══ Supplied passage ══

As required, I reported to work a day before my first shift to be fitted for a “uniform.” To my surprise, that turned out to be a teeny-tiny costume. I swear, even after that, I had no clue. I was working my first shift before I realized it was a house of burlesque. A classy one, true, with a fabulous blusey band, good food, lots of booze, opulent decor, and – yes – strippers. But these were dancers of the old-fashioned order who truly put on a performance.

That story is a book unto itself, but suffice it to say I learned a lot that summer. I also came away with one of my best life-long friends, Lottie the Body.

Lottie loved pulling shy, self-conscious people up on stage and encouraging them to loosen up. That included me. She’d pull me up there and have me follow her dance moves. (There was no stripping, of course, during this part of her show.) For her, it was all about dancing and fun and life. She was pure joy.

Fast forward to a college dance club that fall. After work one night, I went out with my roommates. A man approached me and said he loved the way I danced. (Thank you, Lottie.) In that era, the band played a lot of Louie Louie, Proud Mary, and Rolling on a River. I loved the music. The man asked if their Veteran’s Club – they were Vietnam War veterans – could sponsor me for homecoming queen. Shocked and delighted, I said sure. I didn’t mention that I was sure I couldn’t possibly win. Beautiful sorority girls were always homecoming queen.

There was one other problem I had to tell them about. The spring before, I’d joined a college group that traveled to Washington, D.C., to protest the war. These guys had fought in that war. My group was entirely peaceful and totally respected returning soldiers. We didn’t want them to die in battle. They listened to me explain all that and were fine with it. They didn’t much like that war, either.

═══
══ Data excerpts ══

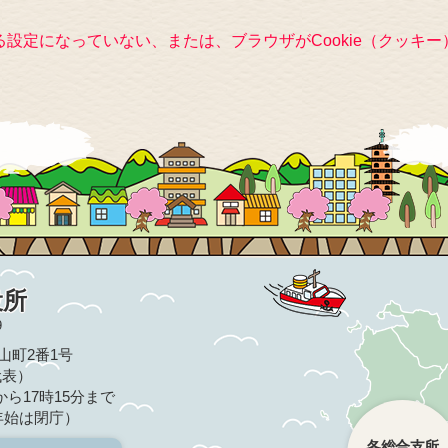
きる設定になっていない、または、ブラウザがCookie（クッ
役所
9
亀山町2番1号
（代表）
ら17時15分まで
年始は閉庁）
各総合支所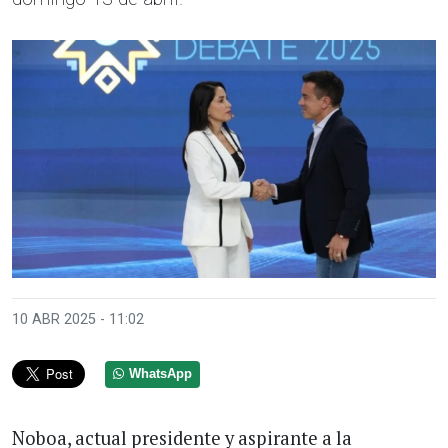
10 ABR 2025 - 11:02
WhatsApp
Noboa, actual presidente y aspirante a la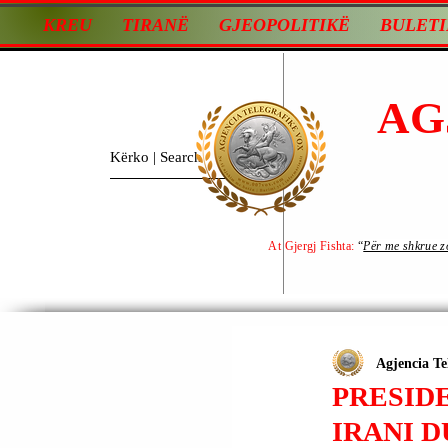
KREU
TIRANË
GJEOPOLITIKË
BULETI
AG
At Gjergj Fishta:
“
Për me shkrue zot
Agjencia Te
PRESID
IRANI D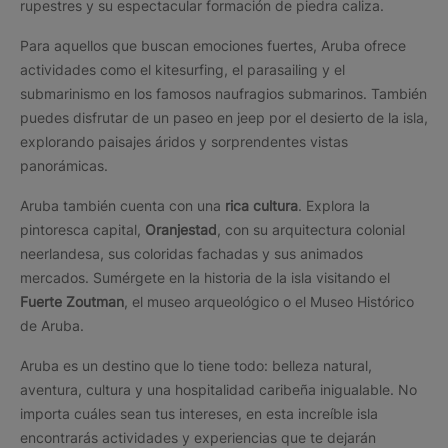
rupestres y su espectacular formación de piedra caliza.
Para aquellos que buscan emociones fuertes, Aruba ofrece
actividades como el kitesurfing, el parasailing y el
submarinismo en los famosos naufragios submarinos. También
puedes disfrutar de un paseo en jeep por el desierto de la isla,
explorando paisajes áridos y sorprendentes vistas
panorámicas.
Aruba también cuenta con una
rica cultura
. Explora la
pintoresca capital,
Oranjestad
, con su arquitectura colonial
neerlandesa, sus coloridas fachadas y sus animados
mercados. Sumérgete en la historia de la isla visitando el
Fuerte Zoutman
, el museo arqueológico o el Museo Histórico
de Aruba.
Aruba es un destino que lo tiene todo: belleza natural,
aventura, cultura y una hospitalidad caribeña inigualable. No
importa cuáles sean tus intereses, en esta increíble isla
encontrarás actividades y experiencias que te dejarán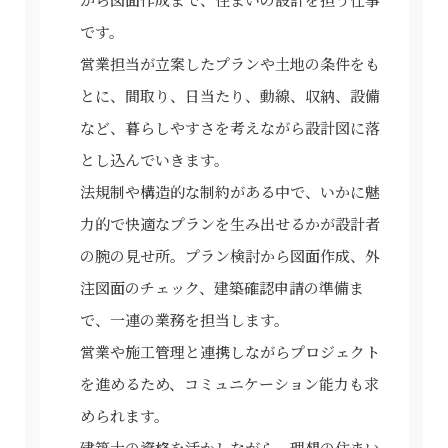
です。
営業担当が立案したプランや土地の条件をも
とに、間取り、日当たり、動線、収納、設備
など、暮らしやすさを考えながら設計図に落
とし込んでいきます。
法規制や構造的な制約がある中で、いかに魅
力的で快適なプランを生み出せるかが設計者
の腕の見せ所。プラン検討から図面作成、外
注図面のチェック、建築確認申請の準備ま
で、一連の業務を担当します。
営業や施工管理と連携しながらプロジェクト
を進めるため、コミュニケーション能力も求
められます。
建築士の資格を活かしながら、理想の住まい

═══
══ Data excerpts ══

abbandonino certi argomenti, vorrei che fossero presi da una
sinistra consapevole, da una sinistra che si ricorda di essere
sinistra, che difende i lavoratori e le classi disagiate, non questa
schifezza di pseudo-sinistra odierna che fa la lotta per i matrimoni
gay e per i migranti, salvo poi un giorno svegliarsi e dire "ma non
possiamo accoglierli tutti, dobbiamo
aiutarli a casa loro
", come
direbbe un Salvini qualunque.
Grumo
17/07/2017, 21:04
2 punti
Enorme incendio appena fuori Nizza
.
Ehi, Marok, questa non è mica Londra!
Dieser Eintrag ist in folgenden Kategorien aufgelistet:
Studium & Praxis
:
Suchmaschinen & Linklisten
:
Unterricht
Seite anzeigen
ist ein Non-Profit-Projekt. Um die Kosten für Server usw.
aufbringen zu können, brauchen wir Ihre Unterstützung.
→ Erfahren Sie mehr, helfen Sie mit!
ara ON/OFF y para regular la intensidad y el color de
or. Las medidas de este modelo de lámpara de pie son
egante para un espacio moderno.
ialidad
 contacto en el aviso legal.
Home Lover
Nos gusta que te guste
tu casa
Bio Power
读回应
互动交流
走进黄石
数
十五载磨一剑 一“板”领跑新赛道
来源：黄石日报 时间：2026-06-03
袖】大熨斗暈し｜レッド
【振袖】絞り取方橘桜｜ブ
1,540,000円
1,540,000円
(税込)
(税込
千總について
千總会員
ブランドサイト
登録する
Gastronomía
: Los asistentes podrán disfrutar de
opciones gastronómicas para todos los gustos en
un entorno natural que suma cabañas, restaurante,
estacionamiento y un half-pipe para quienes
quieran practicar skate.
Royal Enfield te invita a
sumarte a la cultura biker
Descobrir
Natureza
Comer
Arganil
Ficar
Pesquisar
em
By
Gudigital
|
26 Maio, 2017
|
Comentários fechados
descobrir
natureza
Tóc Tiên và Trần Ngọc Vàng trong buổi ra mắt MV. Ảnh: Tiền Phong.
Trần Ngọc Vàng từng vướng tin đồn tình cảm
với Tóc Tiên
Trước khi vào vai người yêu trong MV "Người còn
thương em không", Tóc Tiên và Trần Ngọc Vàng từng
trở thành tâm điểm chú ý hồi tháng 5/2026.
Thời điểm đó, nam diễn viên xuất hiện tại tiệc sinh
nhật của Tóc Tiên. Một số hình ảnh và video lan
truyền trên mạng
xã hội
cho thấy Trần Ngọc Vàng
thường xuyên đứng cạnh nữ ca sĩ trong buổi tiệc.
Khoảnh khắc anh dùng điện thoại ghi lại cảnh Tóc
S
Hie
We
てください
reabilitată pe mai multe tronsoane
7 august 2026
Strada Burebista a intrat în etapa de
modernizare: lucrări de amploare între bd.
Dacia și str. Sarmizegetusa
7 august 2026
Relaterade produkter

═══
══ Data excerpts ══

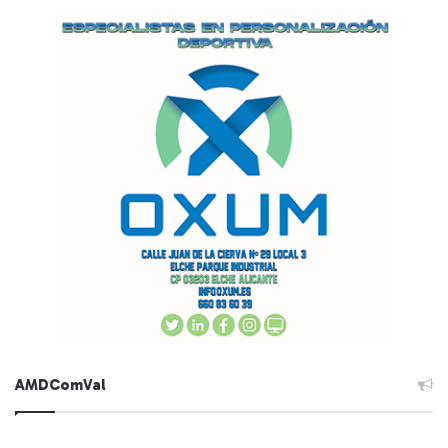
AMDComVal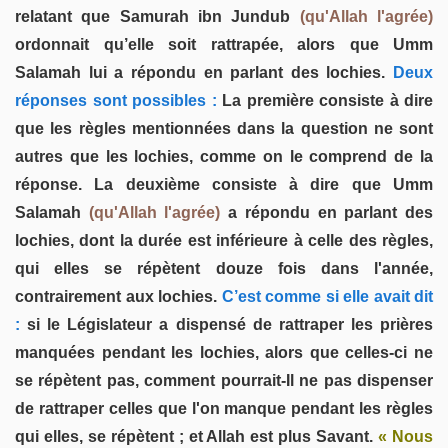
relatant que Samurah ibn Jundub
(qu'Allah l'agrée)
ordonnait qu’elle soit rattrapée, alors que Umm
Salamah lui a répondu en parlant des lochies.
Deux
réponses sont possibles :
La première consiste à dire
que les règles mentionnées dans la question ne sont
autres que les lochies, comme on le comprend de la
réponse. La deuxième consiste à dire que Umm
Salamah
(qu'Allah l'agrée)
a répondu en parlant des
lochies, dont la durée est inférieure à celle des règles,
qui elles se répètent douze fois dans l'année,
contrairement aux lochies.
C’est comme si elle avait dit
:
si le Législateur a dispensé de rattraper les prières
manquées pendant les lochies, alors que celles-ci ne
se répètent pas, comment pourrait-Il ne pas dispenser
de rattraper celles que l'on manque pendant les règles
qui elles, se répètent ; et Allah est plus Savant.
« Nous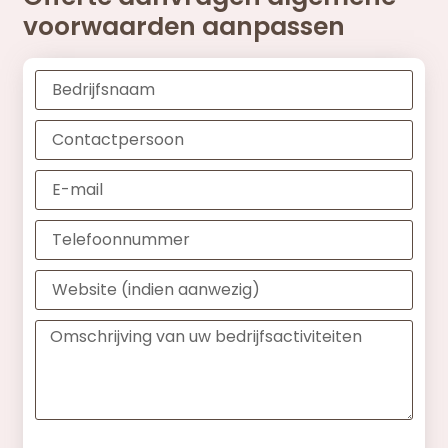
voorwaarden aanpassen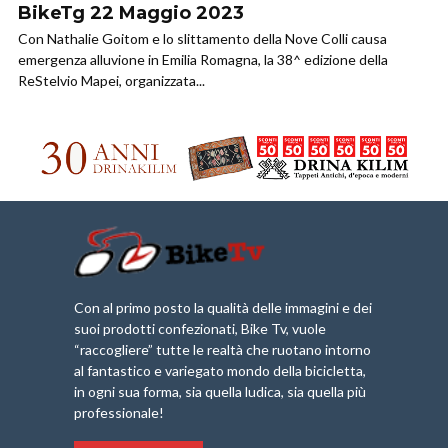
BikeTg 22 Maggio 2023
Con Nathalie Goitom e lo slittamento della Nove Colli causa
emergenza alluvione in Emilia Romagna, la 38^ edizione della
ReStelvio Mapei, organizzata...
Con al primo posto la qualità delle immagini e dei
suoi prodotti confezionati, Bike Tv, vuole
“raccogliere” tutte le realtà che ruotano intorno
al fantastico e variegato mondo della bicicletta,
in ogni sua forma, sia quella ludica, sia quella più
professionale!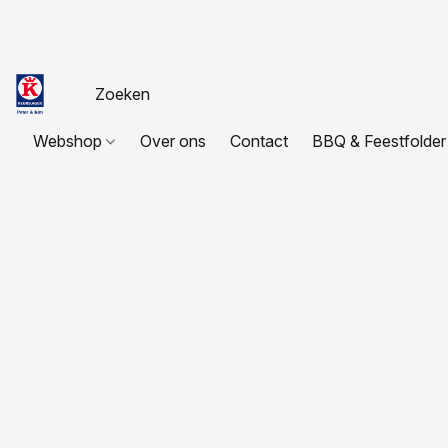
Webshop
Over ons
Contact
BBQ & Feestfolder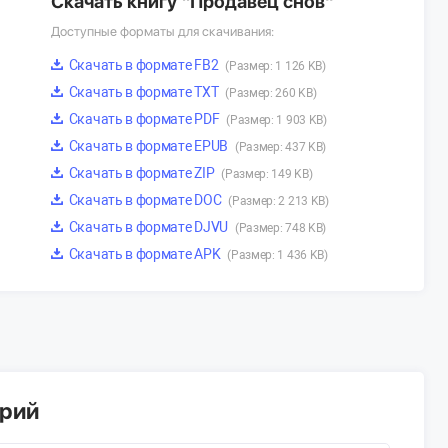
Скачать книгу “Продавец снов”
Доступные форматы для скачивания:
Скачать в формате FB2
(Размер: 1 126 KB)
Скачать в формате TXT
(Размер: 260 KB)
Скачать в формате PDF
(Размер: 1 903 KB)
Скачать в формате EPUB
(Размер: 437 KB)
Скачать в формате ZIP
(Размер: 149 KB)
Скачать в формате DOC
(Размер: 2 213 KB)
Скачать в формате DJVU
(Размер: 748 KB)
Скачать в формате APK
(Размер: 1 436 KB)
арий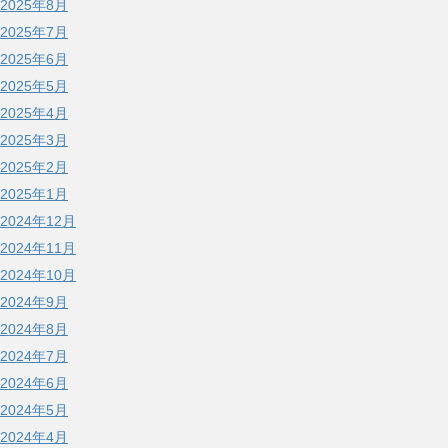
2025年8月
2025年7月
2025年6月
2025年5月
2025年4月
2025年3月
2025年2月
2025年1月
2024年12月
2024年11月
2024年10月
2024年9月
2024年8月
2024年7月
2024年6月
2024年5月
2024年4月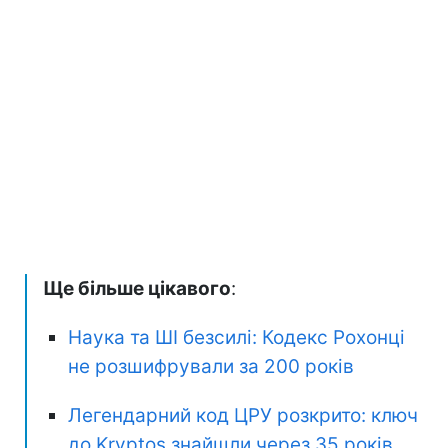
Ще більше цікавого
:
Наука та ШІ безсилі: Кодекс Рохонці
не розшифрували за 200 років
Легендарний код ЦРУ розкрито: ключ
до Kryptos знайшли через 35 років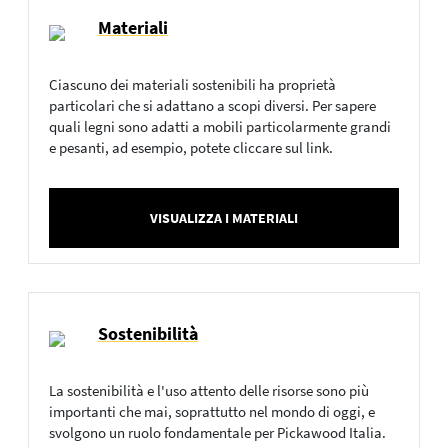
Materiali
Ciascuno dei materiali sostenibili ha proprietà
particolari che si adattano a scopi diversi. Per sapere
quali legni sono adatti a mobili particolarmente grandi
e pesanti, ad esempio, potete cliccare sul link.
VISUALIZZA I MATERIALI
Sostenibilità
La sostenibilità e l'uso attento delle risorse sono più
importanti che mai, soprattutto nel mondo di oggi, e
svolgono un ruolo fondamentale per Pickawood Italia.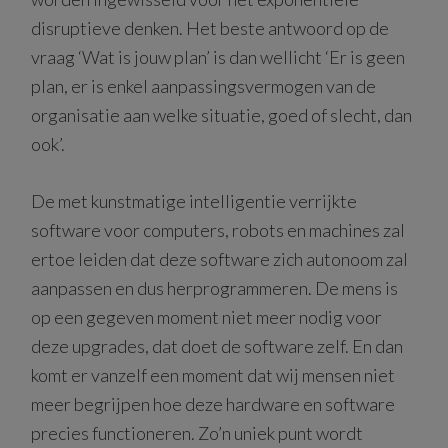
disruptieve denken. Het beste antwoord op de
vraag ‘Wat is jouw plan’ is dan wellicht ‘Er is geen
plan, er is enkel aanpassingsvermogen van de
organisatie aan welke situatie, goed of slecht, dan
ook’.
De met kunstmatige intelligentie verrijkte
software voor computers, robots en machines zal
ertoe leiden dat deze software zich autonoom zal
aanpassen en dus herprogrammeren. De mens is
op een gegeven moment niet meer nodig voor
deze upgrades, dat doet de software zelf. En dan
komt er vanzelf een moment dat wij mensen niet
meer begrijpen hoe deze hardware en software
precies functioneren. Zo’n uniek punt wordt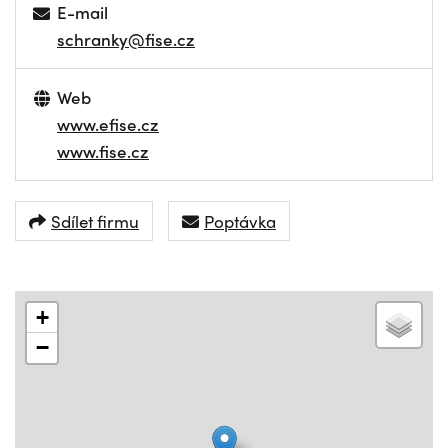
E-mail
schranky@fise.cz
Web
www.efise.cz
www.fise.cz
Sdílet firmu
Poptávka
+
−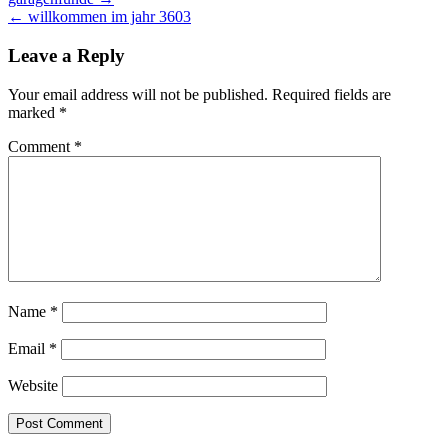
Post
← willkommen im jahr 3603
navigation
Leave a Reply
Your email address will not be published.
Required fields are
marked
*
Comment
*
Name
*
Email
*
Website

═══

Exercise goal: Pick up the memoir about the burlesque summer job and the homecoming nomination right after its final sentence, and carry it on in the same voice.

Solved exercise:
Between school and work I didn’t have a lot of time to campaign. When I did, I wore jeans and a sweater. The other candidates who were sponsored by sororities and fraternities wore gowns and stoles. I didn’t own a gown or a stole. They put up full-color posters; our zero budget only allowed for small fliers we could print off on school printers. The others were beautiful young women. I’ve always been more “sturdy.”

A young man I did not know showed up at my crumby apartment the day prior to the election. He annnouced that he was chairman of the homecoming committee and wanted to inform me that I needed to drop out. It seemed I wasn’t the “kind of girl” they wanted to represent their college. Not my college, mind you. His. I’d been a war protester. I’d worked at a strip club. (How he knew that, I had no idea.) I wasn’t in a sorority.

I refused. He got mad. We verbally sparred. He stormed out red-faced and fuming.

The next day I won the election by a landslide.

The committee insisted the Vets must have cheated. They invalidated the election and held another one. I won by even more. The committee asked the college president to rescind my eligibility. He refused.

Of course, I realized students weren’t voting for me – they didn’t even know me – as much as they were voting against the establishment. But that was okay. I was supremely honored. I conjured up a fantasy that now my life would magically change for the better. Doors would open. Men would line up to ask me out. A fabulous job offer would fall my way.

Homecoming turned out to be a beautiful autumn day. There was a parade and the game. It was the ball in the evening when things fell apart. My date showed up drunk. At first we had a good time at the dance but didn’t stay long because he was about to pass out. I drove him to his place in his car, left him in a sound sleep, and walked home across a muddy field in my long white outfit, red velvet robe, and (once) white satin pumps. I yanked off my crown and carried it – no reason to wear it anymore.

By eleven o’clock I was in a pizza parlor with my roommate chowing down to drown my sorrows. I’d combed out my ginormous helmet hairdo and put in pigtails and thrown on jeans. I sported a blotchy, puffy face from crying. My date and I were supposed to have gone to a party the Vet’s held after the ball. I couldn’t contact anyone there (no cell phones back then) and had no transportation. So pizza next door to my apartment with my roommate was the only option I saw for “celebrating.”

We couldn’t help overhearing two guys arguing at the table next to ours. “That’s our homecoming queen,” one said. The other took a gander. “No it isn’t. Our homecoming queen would be a lot cuter than that.” My roommate reached out to console me, but I was beyond being insulted or consoled. We finished our pizza and went home. Big whoop.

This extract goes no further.